# Exercise brief:
Only the line with "La nécessité de" and the lines after it, to the end of the data, should appear in the answer, each reproduced exactly.

Saved data entries:
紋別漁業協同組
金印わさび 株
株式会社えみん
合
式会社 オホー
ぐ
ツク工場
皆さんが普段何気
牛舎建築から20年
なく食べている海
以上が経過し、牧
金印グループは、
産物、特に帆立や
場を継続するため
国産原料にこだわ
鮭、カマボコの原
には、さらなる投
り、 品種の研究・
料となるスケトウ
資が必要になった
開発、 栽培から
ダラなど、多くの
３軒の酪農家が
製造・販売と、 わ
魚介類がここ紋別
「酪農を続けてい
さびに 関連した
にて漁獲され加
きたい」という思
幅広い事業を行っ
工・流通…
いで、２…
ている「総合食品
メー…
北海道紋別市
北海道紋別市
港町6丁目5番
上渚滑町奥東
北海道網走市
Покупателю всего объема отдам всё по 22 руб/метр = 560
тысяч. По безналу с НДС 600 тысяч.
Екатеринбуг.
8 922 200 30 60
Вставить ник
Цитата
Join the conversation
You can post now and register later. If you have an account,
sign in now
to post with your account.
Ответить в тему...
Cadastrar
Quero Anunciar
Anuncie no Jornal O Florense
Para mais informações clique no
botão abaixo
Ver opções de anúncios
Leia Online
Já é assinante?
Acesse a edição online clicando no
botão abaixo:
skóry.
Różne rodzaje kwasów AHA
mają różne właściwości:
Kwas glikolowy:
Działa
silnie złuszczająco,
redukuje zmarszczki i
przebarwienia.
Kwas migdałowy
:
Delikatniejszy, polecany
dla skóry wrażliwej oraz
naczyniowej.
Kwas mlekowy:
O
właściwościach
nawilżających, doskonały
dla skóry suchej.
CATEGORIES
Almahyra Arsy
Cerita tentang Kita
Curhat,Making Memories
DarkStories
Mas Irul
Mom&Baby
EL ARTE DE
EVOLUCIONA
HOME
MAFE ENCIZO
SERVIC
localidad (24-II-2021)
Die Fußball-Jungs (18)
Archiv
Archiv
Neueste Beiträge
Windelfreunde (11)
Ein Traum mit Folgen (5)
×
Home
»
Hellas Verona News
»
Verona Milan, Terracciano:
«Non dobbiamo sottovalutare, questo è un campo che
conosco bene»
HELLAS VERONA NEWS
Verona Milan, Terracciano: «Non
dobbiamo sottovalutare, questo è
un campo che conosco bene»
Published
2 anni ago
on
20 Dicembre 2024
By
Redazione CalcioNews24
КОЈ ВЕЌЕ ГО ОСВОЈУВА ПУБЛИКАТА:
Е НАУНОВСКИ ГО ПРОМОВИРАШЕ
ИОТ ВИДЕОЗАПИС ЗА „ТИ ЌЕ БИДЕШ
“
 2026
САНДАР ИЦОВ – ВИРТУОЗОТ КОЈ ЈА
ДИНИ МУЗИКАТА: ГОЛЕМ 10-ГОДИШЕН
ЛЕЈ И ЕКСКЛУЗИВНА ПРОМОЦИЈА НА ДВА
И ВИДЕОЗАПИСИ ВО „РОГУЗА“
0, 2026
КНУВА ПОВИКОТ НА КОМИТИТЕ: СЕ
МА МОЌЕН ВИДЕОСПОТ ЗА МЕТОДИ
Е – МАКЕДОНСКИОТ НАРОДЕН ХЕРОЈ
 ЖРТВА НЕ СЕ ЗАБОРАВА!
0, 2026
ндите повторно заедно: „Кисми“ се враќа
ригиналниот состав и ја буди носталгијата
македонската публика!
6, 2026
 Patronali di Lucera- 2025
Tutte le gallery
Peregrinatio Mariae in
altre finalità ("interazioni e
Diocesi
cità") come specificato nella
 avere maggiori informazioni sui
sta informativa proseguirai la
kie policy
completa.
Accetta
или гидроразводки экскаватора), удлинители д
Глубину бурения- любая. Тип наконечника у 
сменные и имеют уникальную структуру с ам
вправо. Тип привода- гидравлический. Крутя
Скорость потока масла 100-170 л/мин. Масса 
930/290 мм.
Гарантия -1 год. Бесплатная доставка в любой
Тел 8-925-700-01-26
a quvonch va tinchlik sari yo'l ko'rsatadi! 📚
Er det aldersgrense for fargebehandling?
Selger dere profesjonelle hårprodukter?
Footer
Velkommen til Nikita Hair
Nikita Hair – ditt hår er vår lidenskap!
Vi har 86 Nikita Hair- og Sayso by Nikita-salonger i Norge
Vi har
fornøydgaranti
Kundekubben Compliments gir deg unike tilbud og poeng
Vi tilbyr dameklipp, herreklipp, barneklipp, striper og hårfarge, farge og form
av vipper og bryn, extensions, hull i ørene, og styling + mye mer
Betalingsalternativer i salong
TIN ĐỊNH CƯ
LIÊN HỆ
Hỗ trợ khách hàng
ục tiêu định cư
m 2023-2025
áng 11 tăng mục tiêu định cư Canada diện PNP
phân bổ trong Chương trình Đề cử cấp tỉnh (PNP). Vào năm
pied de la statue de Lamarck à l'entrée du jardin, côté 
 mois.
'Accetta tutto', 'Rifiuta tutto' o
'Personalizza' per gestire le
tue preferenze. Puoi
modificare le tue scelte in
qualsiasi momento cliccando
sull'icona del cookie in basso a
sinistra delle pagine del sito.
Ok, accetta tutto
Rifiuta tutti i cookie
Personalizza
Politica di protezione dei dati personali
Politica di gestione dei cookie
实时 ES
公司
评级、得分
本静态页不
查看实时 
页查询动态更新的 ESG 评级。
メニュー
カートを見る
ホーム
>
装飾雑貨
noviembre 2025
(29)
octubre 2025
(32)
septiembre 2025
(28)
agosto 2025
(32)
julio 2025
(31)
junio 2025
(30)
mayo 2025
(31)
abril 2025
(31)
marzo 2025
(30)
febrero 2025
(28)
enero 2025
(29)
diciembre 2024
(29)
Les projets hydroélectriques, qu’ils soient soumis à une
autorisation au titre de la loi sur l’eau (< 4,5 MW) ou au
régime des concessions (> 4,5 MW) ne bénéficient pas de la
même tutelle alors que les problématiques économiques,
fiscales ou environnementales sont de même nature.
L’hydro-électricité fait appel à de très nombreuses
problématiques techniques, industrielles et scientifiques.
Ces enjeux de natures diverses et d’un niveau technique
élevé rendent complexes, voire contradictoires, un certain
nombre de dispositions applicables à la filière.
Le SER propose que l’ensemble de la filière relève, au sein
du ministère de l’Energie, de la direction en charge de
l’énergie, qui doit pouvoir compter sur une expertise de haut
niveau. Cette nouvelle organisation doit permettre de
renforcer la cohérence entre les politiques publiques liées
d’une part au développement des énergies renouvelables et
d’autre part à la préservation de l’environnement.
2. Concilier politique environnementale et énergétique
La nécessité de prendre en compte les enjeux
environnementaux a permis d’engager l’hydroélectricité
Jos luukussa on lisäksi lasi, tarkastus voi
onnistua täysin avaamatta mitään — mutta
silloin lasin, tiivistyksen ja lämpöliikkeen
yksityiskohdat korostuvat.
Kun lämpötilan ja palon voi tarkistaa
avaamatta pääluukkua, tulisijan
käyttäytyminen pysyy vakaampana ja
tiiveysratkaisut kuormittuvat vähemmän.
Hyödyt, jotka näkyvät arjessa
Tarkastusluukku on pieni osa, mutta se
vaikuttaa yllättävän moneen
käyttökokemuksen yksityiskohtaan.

# Your solution:
La nécessité de prendre en compte les enjeux
environnementaux a permis d’engager l’hydroélectricité
Jos luukussa on lisäksi lasi, tarkastus voi
onnistua täysin avaamatta mitään — mutta
silloin lasin, tiivistyksen ja lämpöliikkeen
yksityiskohdat korostuvat.
Kun lämpötilan ja palon voi tarkistaa
avaamatta pääluukkua, tulisijan
käyttäytyminen pysyy vakaampana ja
tiiveysratkaisut kuormittuvat vähemmän.
Hyödyt, jotka näkyvät arjessa
Tarkastusluukku on pieni osa, mutta se
vaikuttaa yllättävän moneen
käyttökokemuksen yksityiskohtaan.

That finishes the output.